- Assignment
Provide only the number of lines below that hold "down".

- Data listing

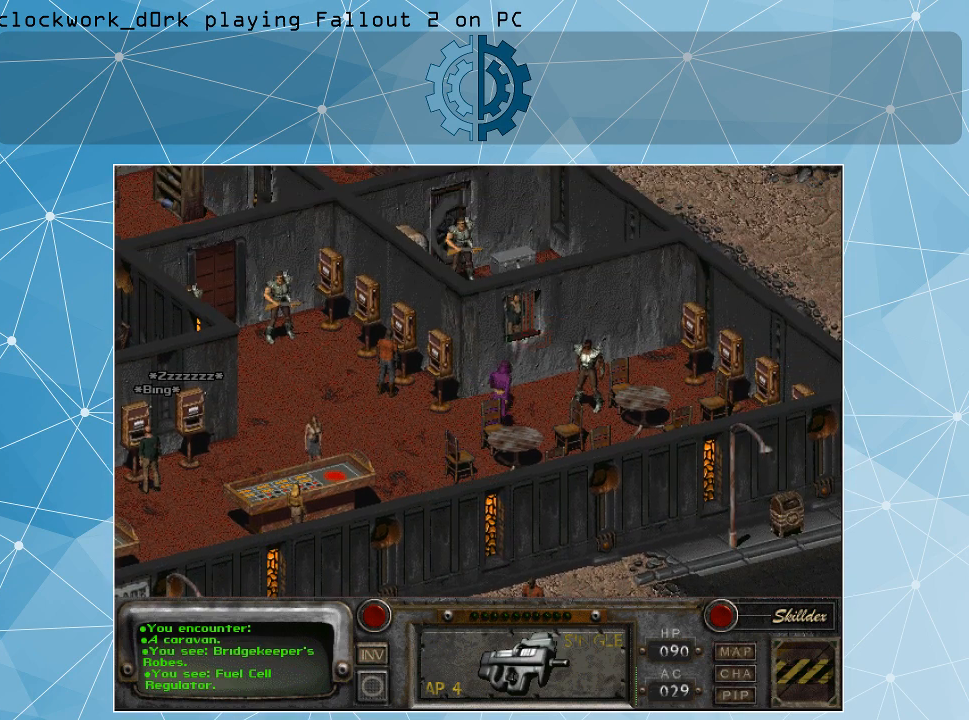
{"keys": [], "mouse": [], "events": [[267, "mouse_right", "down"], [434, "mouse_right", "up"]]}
...
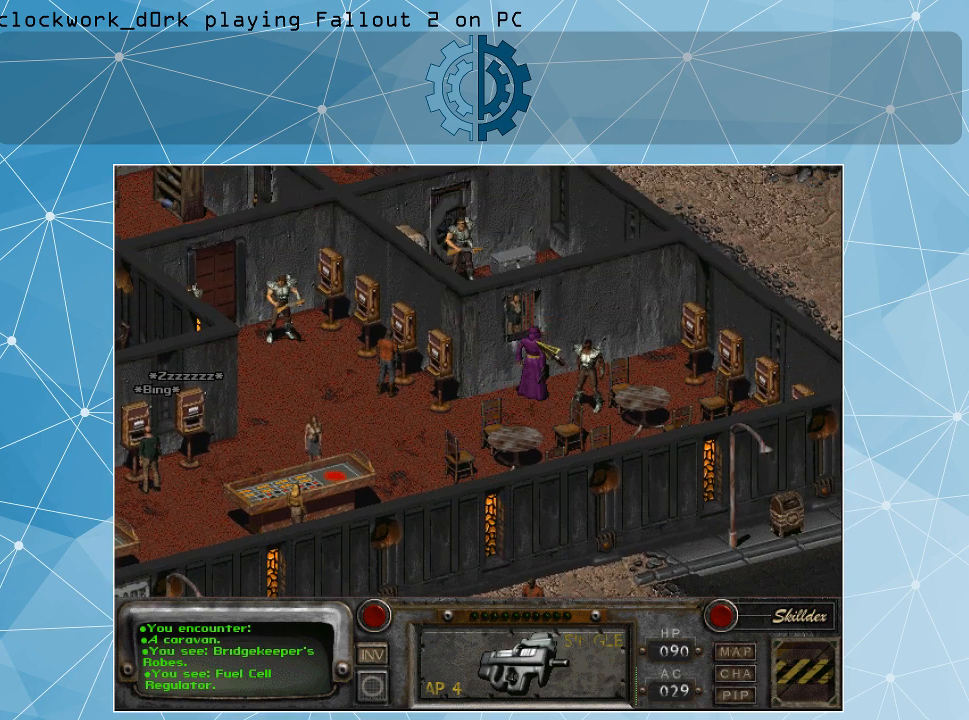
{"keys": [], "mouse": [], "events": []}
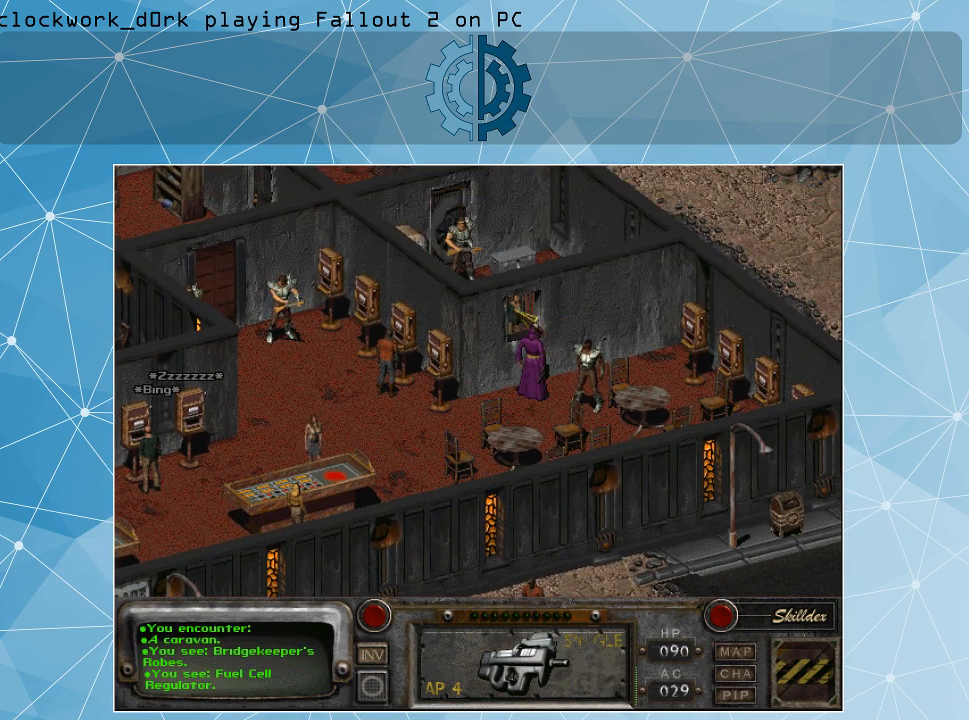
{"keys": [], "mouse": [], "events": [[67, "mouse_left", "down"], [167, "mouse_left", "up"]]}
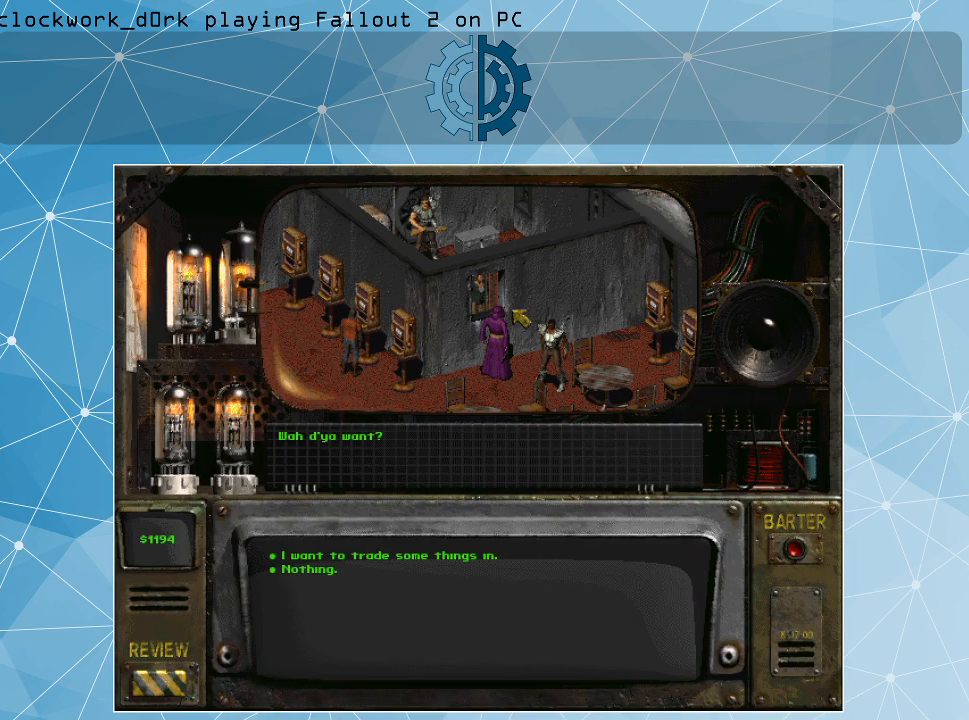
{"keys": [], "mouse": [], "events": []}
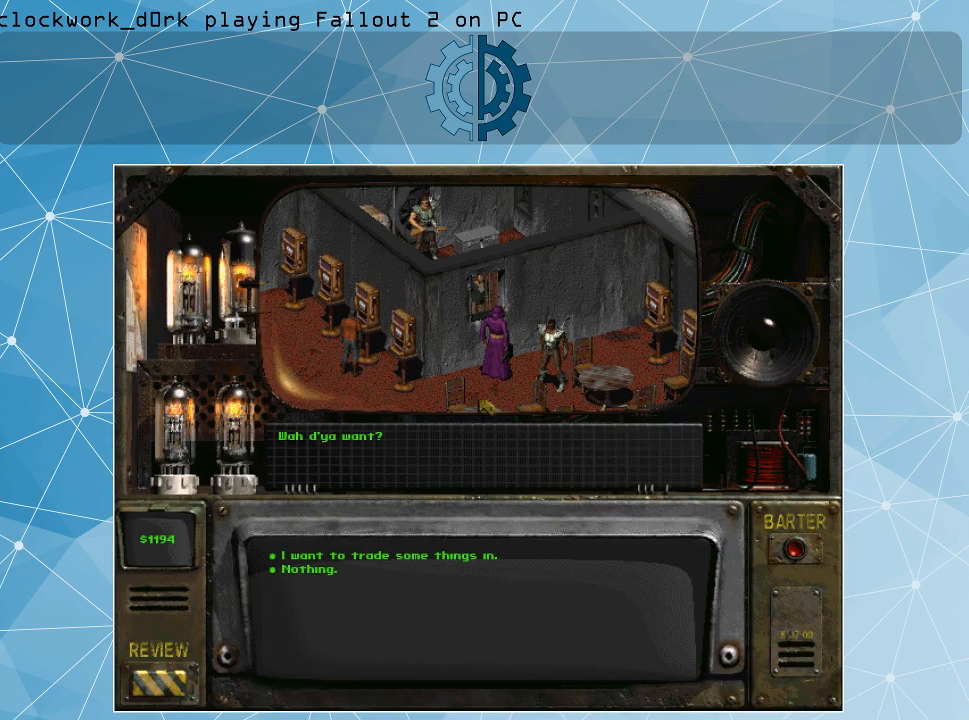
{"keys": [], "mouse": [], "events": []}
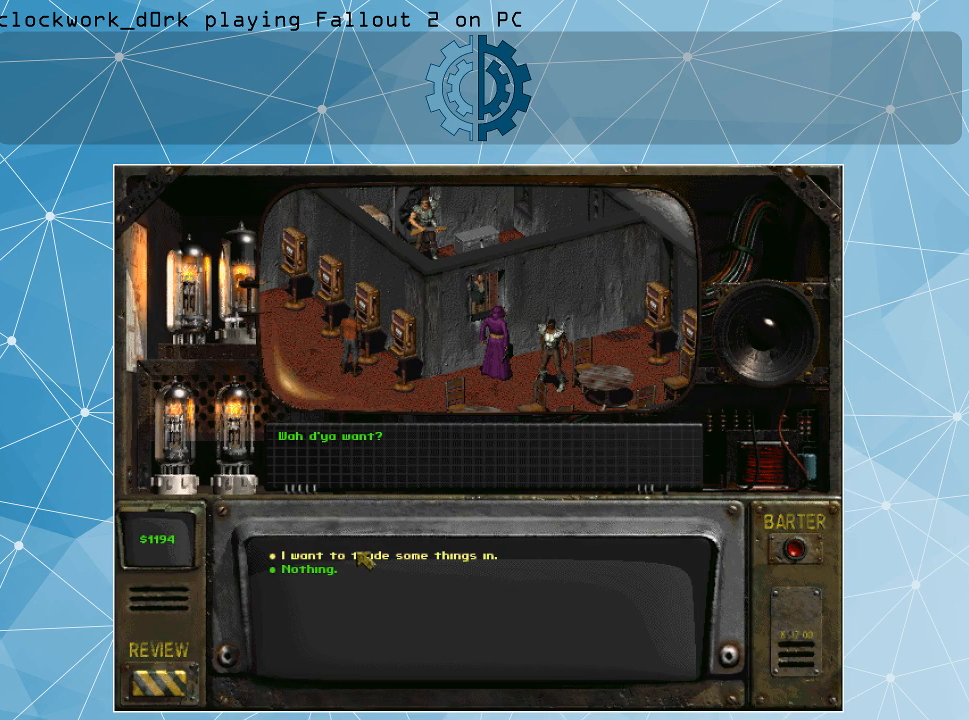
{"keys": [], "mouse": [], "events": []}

- Answer section
2